##### Dataset excerpts #####
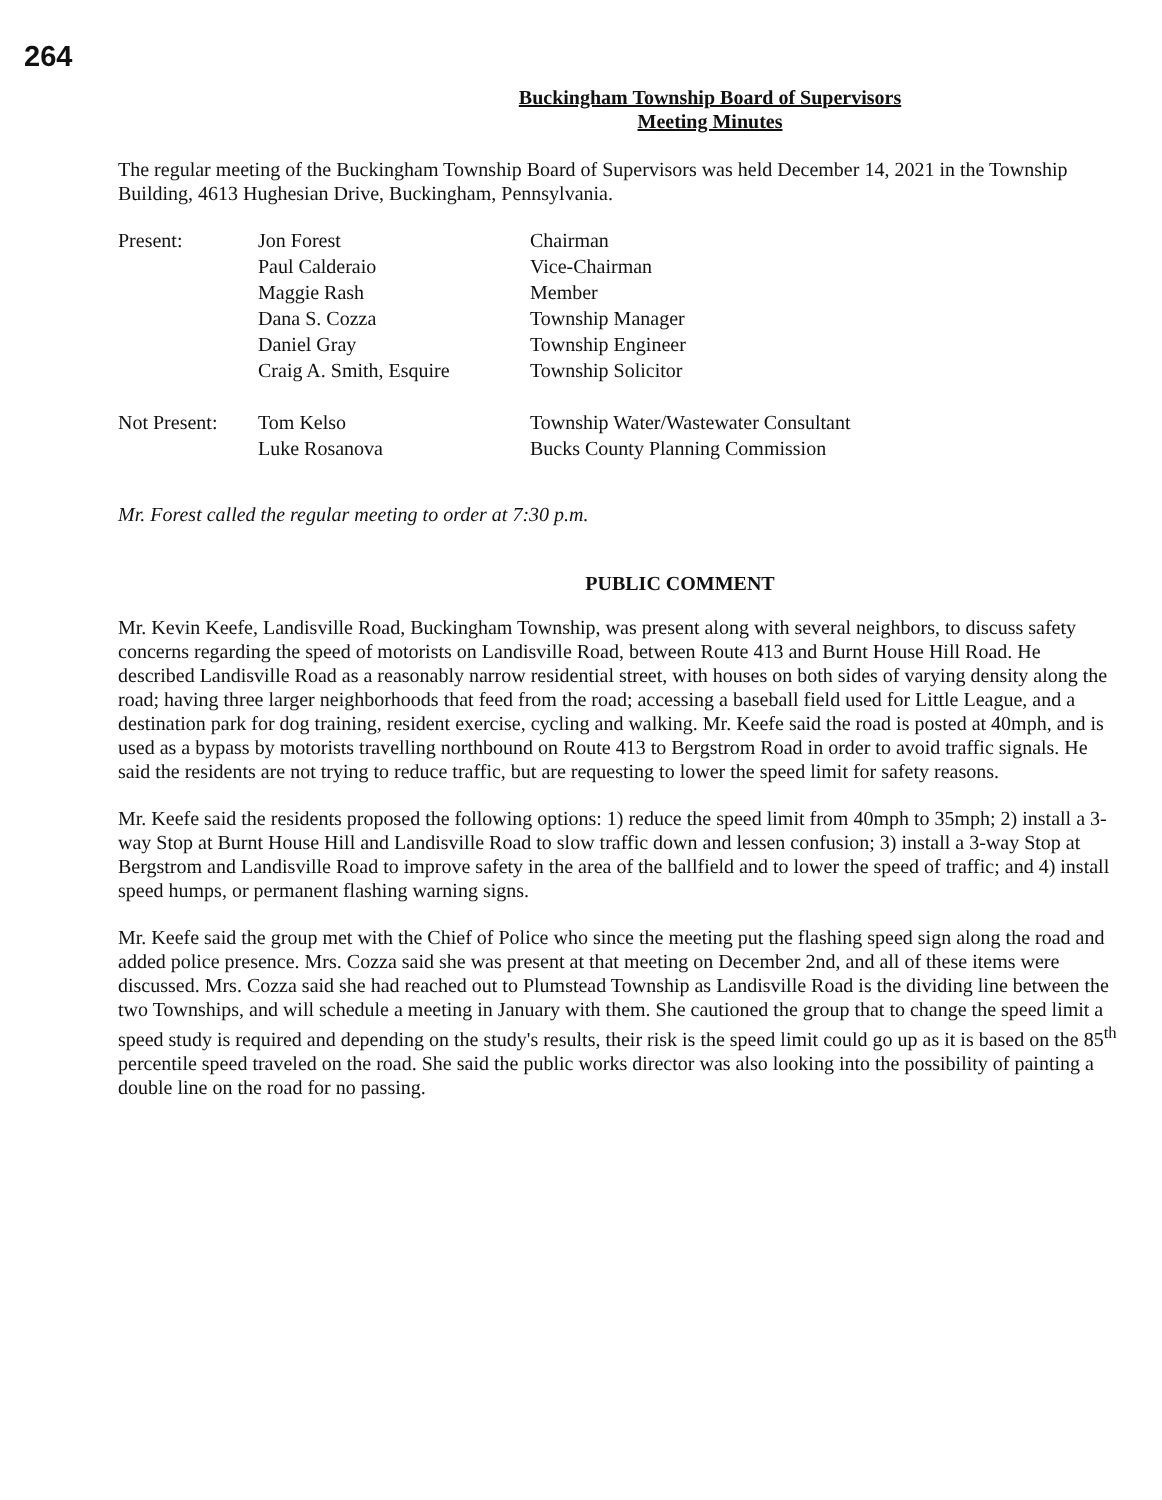264
Buckingham Township Board of Supervisors
Meeting Minutes
The regular meeting of the Buckingham Township Board of Supervisors was held December 14, 2021 in the Township Building, 4613 Hughesian Drive, Buckingham, Pennsylvania.
| Present: | Jon Forest | Chairman |
| | Paul Calderaio | Vice-Chairman |
| | Maggie Rash | Member |
| | Dana S. Cozza | Township Manager |
| | Daniel Gray | Township Engineer |
| | Craig A. Smith, Esquire | Township Solicitor |
| Not Present: | Tom Kelso | Township Water/Wastewater Consultant |
| | Luke Rosanova | Bucks County Planning Commission |
Mr. Forest called the regular meeting to order at 7:30 p.m.
PUBLIC COMMENT
Mr. Kevin Keefe, Landisville Road, Buckingham Township, was present along with several neighbors, to discuss safety concerns regarding the speed of motorists on Landisville Road, between Route 413 and Burnt House Hill Road. He described Landisville Road as a reasonably narrow residential street, with houses on both sides of varying density along the road; having three larger neighborhoods that feed from the road; accessing a baseball field used for Little League, and a destination park for dog training, resident exercise, cycling and walking. Mr. Keefe said the road is posted at 40mph, and is used as a bypass by motorists travelling northbound on Route 413 to Bergstrom Road in order to avoid traffic signals. He said the residents are not trying to reduce traffic, but are requesting to lower the speed limit for safety reasons.
Mr. Keefe said the residents proposed the following options: 1) reduce the speed limit from 40mph to 35mph; 2) install a 3-way Stop at Burnt House Hill and Landisville Road to slow traffic down and lessen confusion; 3) install a 3-way Stop at Bergstrom and Landisville Road to improve safety in the area of the ballfield and to lower the speed of traffic; and 4) install speed humps, or permanent flashing warning signs.
Mr. Keefe said the group met with the Chief of Police who since the meeting put the flashing speed sign along the road and added police presence. Mrs. Cozza said she was present at that meeting on December 2nd, and all of these items were discussed. Mrs. Cozza said she had reached out to Plumstead Township as Landisville Road is the dividing line between the two Townships, and will schedule a meeting in January with them. She cautioned the group that to change the speed limit a speed study is required and depending on the study's results, their risk is the speed limit could go up as it is based on the 85<sup>th</sup> percentile speed traveled on the road. She said the public works director was also looking into the possibility of painting a double line on the road for no passing.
#####
In the records above, locate the lines holding the word "lower". Copy each of them.

:: Result of the exercise ::
Mr. Kevin Keefe, Landisville Road, Buckingham Township, was present along with several neighbors, to discuss safety concerns regarding the speed of motorists on Landisville Road, between Route 413 and Burnt House Hill Road. He described Landisville Road as a reasonably narrow residential street, with houses on both sides of varying density along the road; having three larger neighborhoods that feed from the road; accessing a baseball field used for Little League, and a destination park for dog training, resident exercise, cycling and walking. Mr. Keefe said the road is posted at 40mph, and is used as a bypass by motorists travelling northbound on Route 413 to Bergstrom Road in order to avoid traffic signals. He said the residents are not trying to reduce traffic, but are requesting to lower the speed limit for safety reasons.
Mr. Keefe said the residents proposed the following options: 1) reduce the speed limit from 40mph to 35mph; 2) install a 3-way Stop at Burnt House Hill and Landisville Road to slow traffic down and lessen confusion; 3) install a 3-way Stop at Bergstrom and Landisville Road to improve safety in the area of the ballfield and to lower the speed of traffic; and 4) install speed humps, or permanent flashing warning signs.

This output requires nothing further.